Question

Over 1,800 mutations have been described within the CFTR gene. These mutations can be readily detected using PCR and DNA sequencing technologies. Prenatal genetic testing is available to identify 'carriers', and thus detect the risk of CFTR-related disorders. If a pregnant mother was tested and tested negative for any known disease-causing CFTR mutations, can it be assumed that the child born will be wild-type with respect to the CFTR phenotype? Explain.
a. No.
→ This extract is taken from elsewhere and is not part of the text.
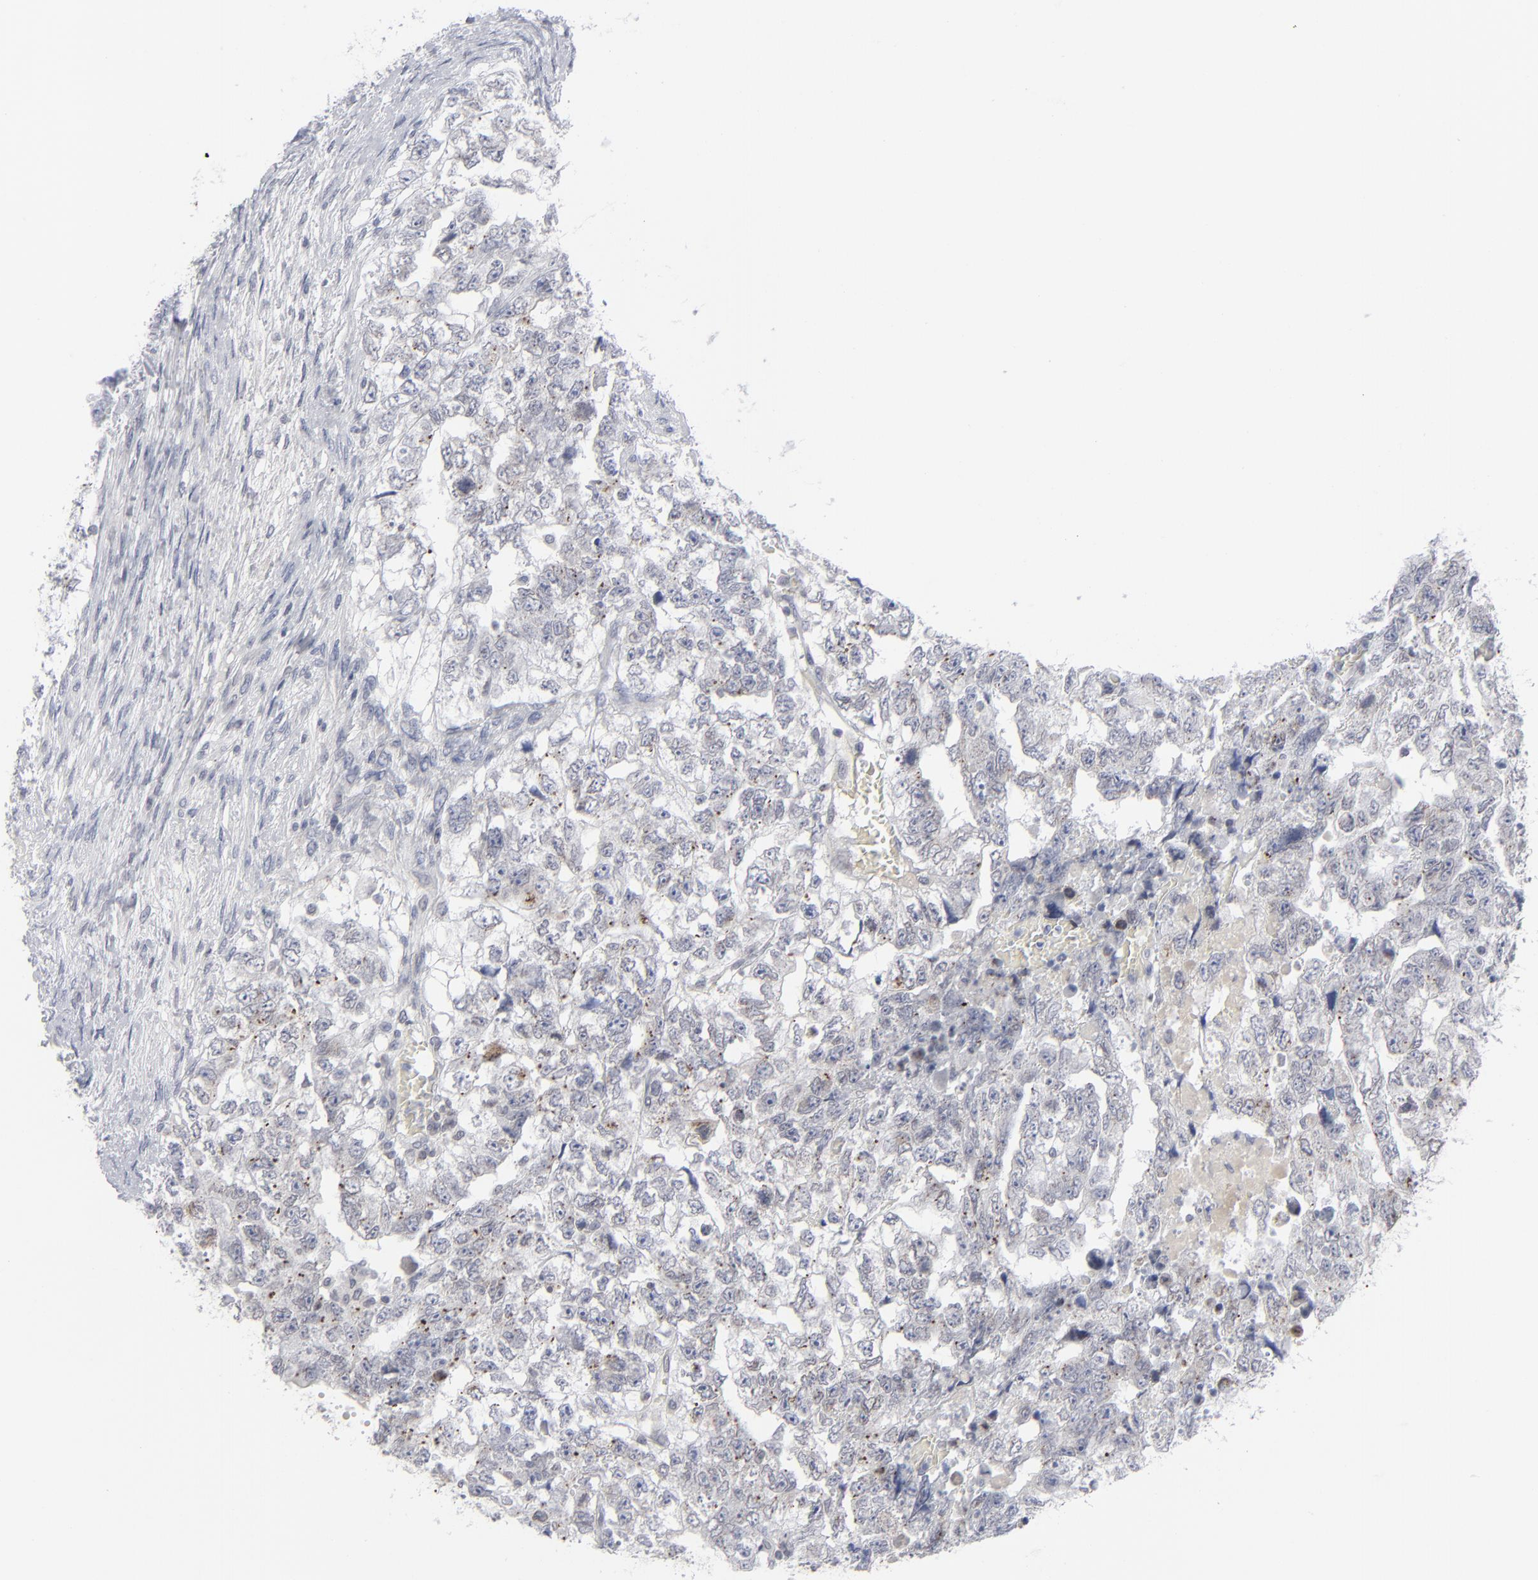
{"staining": {"intensity": "negative", "quantity": "none", "location": "none"}, "tissue": "testis cancer", "cell_type": "Tumor cells", "image_type": "cancer", "snomed": [{"axis": "morphology", "description": "Carcinoma, Embryonal, NOS"}, {"axis": "topography", "description": "Testis"}], "caption": "Protein analysis of testis cancer (embryonal carcinoma) shows no significant expression in tumor cells.", "gene": "NUP88", "patient": {"sex": "male", "age": 36}}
If the father is a carrier and passes along a mutant allele to the child, the child will develop cystic fibrosis.
b. It depends on the genotype of the father.
c. Yes. Since this is a recessive disorder, even if the father is a carrier, the mother will contribute a wt allele, ensuring the child is wt.

Answer 1

Answer:

The correct answer is - option C.

Explanation:

CFTR is a short form of cystic fibrosis transmembrane conductance regulator protein which is caused by a recessive mutation in this protein. This mutation results in the accumulation of mucus in secretory organs.

As the disease is a recessive disease, for the mutant phenotype to expressed both copies of the allele required to be recessive.

The mother is negative for the CFTR. Hence, she will not transfer the mutant allele to her child So, the child would have a wild-type phenotype even if the father having two copies of recessive allele.

Thus, the correct answer is - option C.